A Palpable Hit – Remembrances of ‘The Boys’ Wayne & Shuster

(L-R)  Johnny Wayne & Frank Shuster - Credit: CBC Still Photo Collection/Page Toles

(L-R) Johnny Wayne & Frank Shuster – Credit: CBC Still Photo Collection/Page Toles

by Tobi Gordon

If you grew up in Canada in the 40’s and 50’s, and, come to think of it, the 60’s, you grew up with Wayne and Shuster, especially if your father played in the band that accompanied their act in the Army Show, on CBC Radio and later, on TV. Johnny and Frank were the guys who made everyone laugh, but none more so than my sister and I. As little girls, we’d accompany our mother to tapings of the radio show and pick out my Dad, on the bandstand, trying to hang on to his saxophone while weeping with laughter at their clever ‘bits’. We’d flip through his scrapbook of old clippings from the Army Show, stopping at the images of their youthful faces grinning out at us. Frank and his family lived just down the street for a few years before he made the move to Forest Hill, as behooved an up and coming major TV star. My father worked on nearly all the weekly shows produced each night on the CBC during the heyday of its Variety department, including Jack Kane’s Music Makers, Your Hit Parade & Juliette, but his favorite, and ours by far, was The Wayne and Shuster Show.

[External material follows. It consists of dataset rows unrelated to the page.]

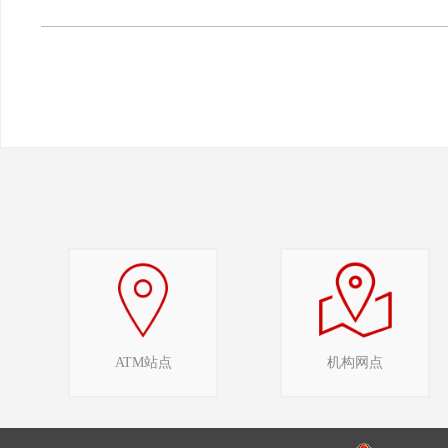
ATM站点
机构网点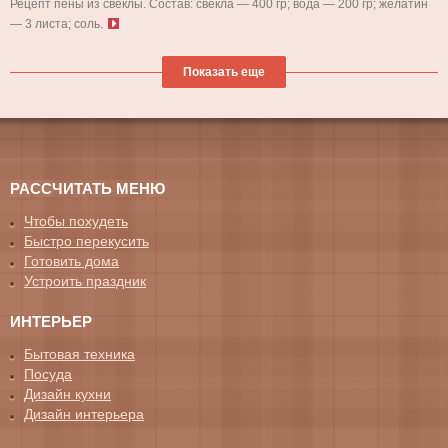
Рецепт пены из свеклы. Состав: свекла — 400 гр; вода — 200 гр; желатин
— 3 листа; соль.
Показать еще
РАССЧИТАТЬ МЕНЮ
Чтобы похудеть
Быстро перекусить
Готовить дома
Устроить праздник
ИНТЕРЬЕР
Бытовая техника
Посуда
Дизайн кухни
Дизайн интерьера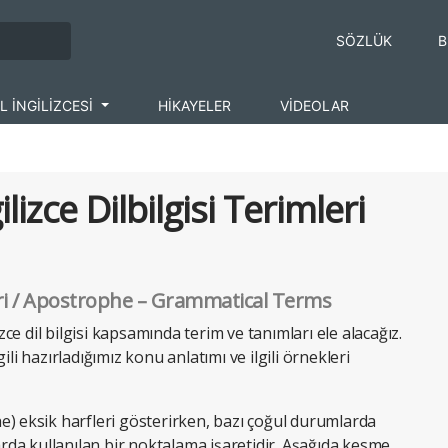
SÖZLÜK
B
L İNGİLİZCESİ
HİKAYELER
VİDEOLAR
lizce Dilbilgisi Terimleri
eri / Apostrophe
– Grammatical Terms
zce dil bilgisi kapsamında terim ve tanımları ele alacağız.
ilgili hazırladığımız konu anlatımı ve ilgili örnekleri
e) eksik harfleri gösterirken, bazı çoğul durumlarda
arda kullanılan bir noktalama işaretidir. Aşağıda kesme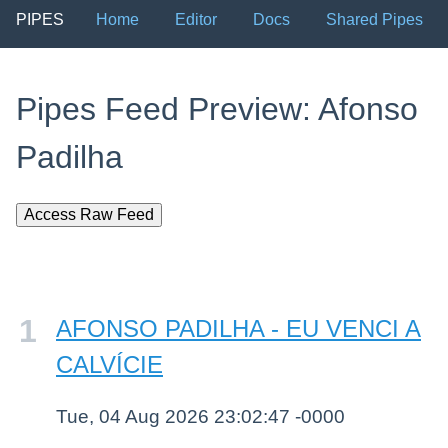
PIPES
Home
Editor
Docs
Shared Pipes
Pipes Feed Preview: Afonso
Padilha
Access Raw Feed
AFONSO PADILHA - EU VENCI A
CALVÍCIE
Tue, 04 Aug 2026 23:02:47 -0000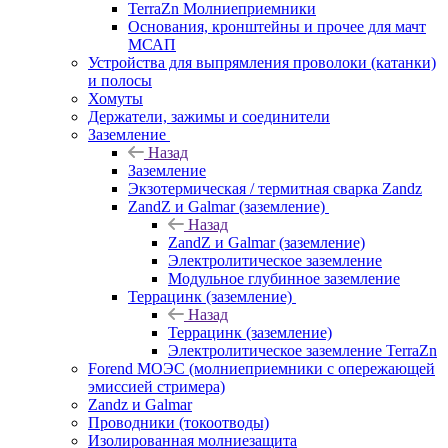
TerraZn Молниеприемники
Основания, кронштейны и прочее для мачт
МСАП
Устройства для выпрямления проволоки (катанки)
и полосы
Хомуты
Держатели, зажимы и соединители
Заземление
Назад
Заземление
Экзотермическая / термитная сварка Zandz
ZandZ и Galmar (заземление)
Назад
ZandZ и Galmar (заземление)
Электролитическое заземление
Модульное глубинное заземление
Террацинк (заземление)
Назад
Террацинк (заземление)
Электролитическое заземление TerraZn
Forend МОЭС (молниеприемники с опережающей
эмиссией стримера)
Zandz и Galmar
Проводники (токоотводы)
Изолированная молниезащита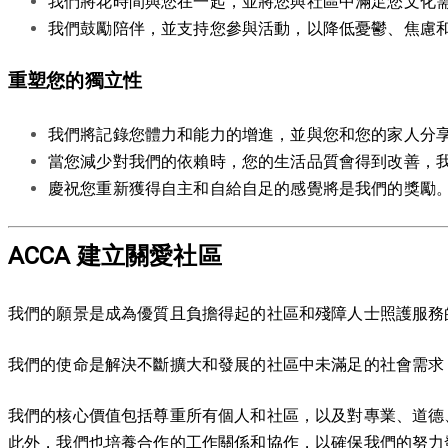
我們將花時間與您在一起，並將您與社區中滿足您文化
我們鼓勵陪伴，並支持您參與活動，以降低憂鬱、焦慮
重塑您的獨立性
我們將記錄您體力和能力的增進，並與您和您的家人分
當您減少對我們的依賴時，您的生活品質會得到改善，
慶祝您重新獲得自主和自給自足的感覺將是我們的獎勵
ACCA 建立關愛社區
我們的願景是成為優質且負擔得起的社區和殘障人士照護服務
我們的使命是解決不斷擴大和發展的社區中未滿足的社會需求
我們的核心價值包括尊重所有個人和社區，以及對專業、道德
此外，我們也培養合作的工作關係和協作，以確保我們的努力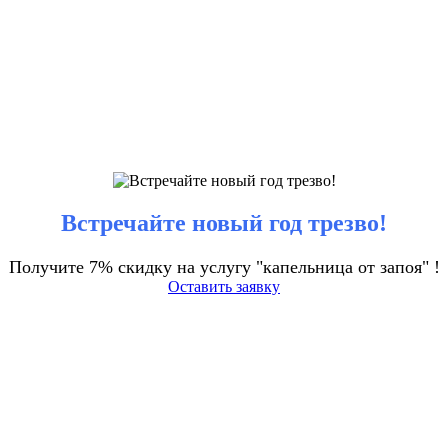
Встречайте новый год трезво!
Получите 7% скидку на услугу "капельница от запоя" !
Оставить заявку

During this tribute to their legacy at this year’s Toronto Jewish Film Festival (TJFF), a lot has been said about their humour, how it was both high and low, silly and sophisticated. They were also lucky that they worked at a time when they could depend on their audience ‘getting’ their Shakespearean references. The material was consistently of a high quality, as were the performances.

Music was a major part of their body of work, from the lavish opening numbers they produced to the ditties and stings scattered through their skits. As an aside, not much, if any, mention has been made about these excellent musicians (many of them Jewish and often the only ones who appreciated the many Yiddishisms sprinkled throughout their work) who played in their shows.

(L-R)  Johnny Wayne, Ed Sullivan & Frank Shuster

(L-R) Johnny Wayne, Ed Sullivan & Frank Shuster

Their fans all know how many times they appeared on The Ed Sullivan Show yet still remained in Canada, never tempted by the lure of New York or Hollywood, unlike practically every other performer, writer and producer working here in the arts at that time who couldn’t wait for an opportunity to fly south to fame and fortune.

Loyalty was their style. They were especially loyal to the people they gathered around them, over the years. I remember a story about how, in their later years, a new producer pressured them to let some of the older musicians ‘go’, in favour of some younger blood. They refused to abandon the guys who had been with them from the beginning.

This was much appreciated by their old friends, families and never forgotten. I know this because…ours, was one of them.

Tobi Gordon is a former Media Studies teacher in Toronto and an avid film fan.